_Apply what you read:_
(a) In the newsgroup thread on atomic integer arrays, why does one reply call the remark about writes happening one at a time confusing? Answer in one to three sentences.
(b) Write what comes next in the newsgroup thread on atomic integer arrays, starting after its last sentence.

_Provided text:_
-*-*-
Re: Atomic integer array class question
On 1/9/2012 8:17 AM, raphfrk@gmail.com wrote:
On Jan 9, 3:45 pm, Knute Johnson<nos...@knutejohnson.com> wrote:
Read the package description for java.util.concurrent.atomic to get a
good idea of what the Atomic variables are. But no the performance will
not be as good as a regular array.
Sorry, I wasn't clear, I didn't mean compared to a regular array.
AtomicIntegerArray intArray = new AtomicIntegerArray(10);
compared to
AtomicInteger[] intArray = new AtomicInteger[10];
If 2 writes happen to an AtomicIntegerArray, but at different
locations, do they interfere?
Why don't you post something about what you are really going to do with
the array and maybe somebody can give you a better idea of what way to go.
I was wondering if having writes to an array happen one at a time
would be slower than an AtomicIntegerArray.
I don't understand this comment. Each AtomicIntegerArray operation
refers to a specific element, so writes must happen one at a time anyway.
Something like (though not actually for int arrays, as then I would
just use AtomicIntegerArray)
private final int UNSTABLE = 0;
int[] array = new int[1000];
AtomicInteger sequence = new AtomicInteger(1);
public void set(int index, int value) {
while (true) {
int oldSequence = sequence.getAndSet(UNSTABLE);
if (oldSequence == UNSTABLE) {
continue;
}
Spin waiting, especially spin waiting that has no delay and includes
access to a volatile variable, can be very expensive in terms of load on
the processor-memory interconnect.
-*-*-
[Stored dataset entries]
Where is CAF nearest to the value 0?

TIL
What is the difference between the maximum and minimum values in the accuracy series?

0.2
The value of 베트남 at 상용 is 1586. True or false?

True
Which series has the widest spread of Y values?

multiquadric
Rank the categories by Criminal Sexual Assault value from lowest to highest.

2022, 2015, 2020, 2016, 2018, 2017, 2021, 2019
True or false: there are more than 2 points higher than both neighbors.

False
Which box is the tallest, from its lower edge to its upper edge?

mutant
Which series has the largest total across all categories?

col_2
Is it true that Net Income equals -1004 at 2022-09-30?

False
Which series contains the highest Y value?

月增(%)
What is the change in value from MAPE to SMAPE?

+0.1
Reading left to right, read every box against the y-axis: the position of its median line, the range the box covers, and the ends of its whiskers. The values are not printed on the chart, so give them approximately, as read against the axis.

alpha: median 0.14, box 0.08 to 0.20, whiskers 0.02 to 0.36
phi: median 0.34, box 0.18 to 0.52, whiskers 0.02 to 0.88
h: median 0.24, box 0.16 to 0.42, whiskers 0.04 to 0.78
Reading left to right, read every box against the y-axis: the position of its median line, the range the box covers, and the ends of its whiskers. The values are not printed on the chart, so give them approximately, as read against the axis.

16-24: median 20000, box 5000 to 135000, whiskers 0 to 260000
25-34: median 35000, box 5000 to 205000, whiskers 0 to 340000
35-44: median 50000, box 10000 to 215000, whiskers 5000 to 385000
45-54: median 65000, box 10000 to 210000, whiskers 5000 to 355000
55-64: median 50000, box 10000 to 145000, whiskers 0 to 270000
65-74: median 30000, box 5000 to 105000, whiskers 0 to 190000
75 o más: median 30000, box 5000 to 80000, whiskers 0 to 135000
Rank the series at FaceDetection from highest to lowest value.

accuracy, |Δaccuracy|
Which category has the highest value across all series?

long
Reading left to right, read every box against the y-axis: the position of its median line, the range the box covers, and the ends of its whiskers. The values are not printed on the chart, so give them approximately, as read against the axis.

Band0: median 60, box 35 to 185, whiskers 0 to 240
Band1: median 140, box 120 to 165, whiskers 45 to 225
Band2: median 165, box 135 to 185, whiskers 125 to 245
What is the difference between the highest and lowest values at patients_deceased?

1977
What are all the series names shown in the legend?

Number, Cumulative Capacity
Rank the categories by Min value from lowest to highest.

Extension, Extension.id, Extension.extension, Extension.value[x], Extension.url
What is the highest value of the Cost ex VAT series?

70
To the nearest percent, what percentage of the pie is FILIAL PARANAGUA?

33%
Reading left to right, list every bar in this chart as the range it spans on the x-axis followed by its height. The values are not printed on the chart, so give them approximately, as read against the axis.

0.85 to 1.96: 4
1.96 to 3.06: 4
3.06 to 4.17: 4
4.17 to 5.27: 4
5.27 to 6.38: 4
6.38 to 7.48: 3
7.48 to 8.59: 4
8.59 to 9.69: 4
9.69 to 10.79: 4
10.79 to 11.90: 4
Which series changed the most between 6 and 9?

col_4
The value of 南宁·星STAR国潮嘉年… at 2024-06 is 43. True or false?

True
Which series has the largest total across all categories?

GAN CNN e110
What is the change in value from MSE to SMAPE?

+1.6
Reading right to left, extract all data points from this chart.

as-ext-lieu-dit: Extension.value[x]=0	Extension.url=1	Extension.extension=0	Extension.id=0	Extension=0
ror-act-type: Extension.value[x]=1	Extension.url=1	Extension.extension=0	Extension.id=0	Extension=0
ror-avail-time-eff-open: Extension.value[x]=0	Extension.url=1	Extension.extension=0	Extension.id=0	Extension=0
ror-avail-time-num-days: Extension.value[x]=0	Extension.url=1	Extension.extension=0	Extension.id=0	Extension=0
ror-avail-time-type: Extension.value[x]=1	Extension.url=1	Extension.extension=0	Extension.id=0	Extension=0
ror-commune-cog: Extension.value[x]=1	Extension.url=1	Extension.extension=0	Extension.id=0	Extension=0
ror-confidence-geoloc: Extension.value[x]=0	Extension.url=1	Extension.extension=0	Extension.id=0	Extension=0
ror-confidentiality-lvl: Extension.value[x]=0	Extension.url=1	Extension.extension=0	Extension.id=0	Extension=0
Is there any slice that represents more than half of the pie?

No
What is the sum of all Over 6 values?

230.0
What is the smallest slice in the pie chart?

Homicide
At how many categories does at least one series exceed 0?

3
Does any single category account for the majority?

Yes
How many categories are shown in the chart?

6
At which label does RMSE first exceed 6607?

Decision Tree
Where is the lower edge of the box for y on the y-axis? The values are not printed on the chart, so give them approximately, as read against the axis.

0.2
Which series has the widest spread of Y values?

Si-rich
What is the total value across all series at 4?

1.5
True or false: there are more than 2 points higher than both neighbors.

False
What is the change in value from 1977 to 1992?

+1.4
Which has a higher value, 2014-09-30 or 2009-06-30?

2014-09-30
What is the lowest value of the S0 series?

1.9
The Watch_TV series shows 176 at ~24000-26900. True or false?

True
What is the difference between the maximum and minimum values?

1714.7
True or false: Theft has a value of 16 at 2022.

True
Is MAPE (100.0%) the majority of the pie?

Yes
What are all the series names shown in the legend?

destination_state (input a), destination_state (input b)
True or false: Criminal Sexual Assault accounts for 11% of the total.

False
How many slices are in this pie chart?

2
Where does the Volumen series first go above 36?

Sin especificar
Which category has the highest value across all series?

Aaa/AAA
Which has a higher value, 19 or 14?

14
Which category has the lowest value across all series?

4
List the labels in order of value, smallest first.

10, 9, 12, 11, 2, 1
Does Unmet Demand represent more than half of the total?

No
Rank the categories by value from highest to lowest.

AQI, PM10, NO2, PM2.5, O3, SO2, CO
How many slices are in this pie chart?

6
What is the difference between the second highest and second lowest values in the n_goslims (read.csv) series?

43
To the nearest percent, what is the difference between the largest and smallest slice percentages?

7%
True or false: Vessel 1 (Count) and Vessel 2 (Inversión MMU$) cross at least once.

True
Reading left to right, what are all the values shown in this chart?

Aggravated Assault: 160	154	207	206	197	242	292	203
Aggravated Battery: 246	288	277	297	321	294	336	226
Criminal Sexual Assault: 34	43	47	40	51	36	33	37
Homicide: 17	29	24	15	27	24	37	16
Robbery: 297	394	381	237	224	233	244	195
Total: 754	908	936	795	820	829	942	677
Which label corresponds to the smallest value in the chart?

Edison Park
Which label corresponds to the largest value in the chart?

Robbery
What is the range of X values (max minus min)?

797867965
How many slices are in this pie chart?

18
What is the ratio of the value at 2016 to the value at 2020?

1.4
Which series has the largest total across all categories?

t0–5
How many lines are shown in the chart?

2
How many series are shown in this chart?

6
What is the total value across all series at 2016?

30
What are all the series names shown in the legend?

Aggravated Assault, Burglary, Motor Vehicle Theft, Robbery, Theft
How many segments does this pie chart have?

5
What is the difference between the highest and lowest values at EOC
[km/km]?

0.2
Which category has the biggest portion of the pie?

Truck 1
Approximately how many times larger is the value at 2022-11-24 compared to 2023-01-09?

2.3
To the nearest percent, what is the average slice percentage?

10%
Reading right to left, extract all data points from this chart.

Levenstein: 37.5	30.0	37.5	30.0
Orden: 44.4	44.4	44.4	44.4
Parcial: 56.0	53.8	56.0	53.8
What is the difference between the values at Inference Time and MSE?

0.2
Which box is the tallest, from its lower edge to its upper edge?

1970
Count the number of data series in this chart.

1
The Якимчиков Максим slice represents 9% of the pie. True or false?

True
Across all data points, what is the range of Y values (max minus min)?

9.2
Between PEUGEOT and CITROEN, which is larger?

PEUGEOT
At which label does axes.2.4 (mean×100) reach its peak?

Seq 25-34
-*-*-
_Answers to this exercise:_
(a) Each AtomicIntegerArray operation refers to a specific element, so writes must happen one at a time anyway.

(b)
I would do some benchmarking, but are you sure this is better than
synchronization?
array[index] = value;
sequence.set(oldSequence + 2);
return;
}
}
public void get(int index) {
while (true) {
int initialSequence = sequence.get();
if (localSequence == UNSTABLE) {
continue;
}
int value = array[index];
int finalSequence = sequence.get();
if (initialSequence != finalSequence) {
continue;
}
return value;
}
}
So, the effect is that writes happen one at a time. If a thread sets
the sequence number to UNSTABLE, then all other writers will
spinlock. Also, if any element is changed, then all readers will
detect it and have to retry (even though their data was actually not
changed).
I'm still unclear what is intent, and what is infrastructure to do with
how you are trying to implement the intent. Could you provide a
description of what you want to have happen?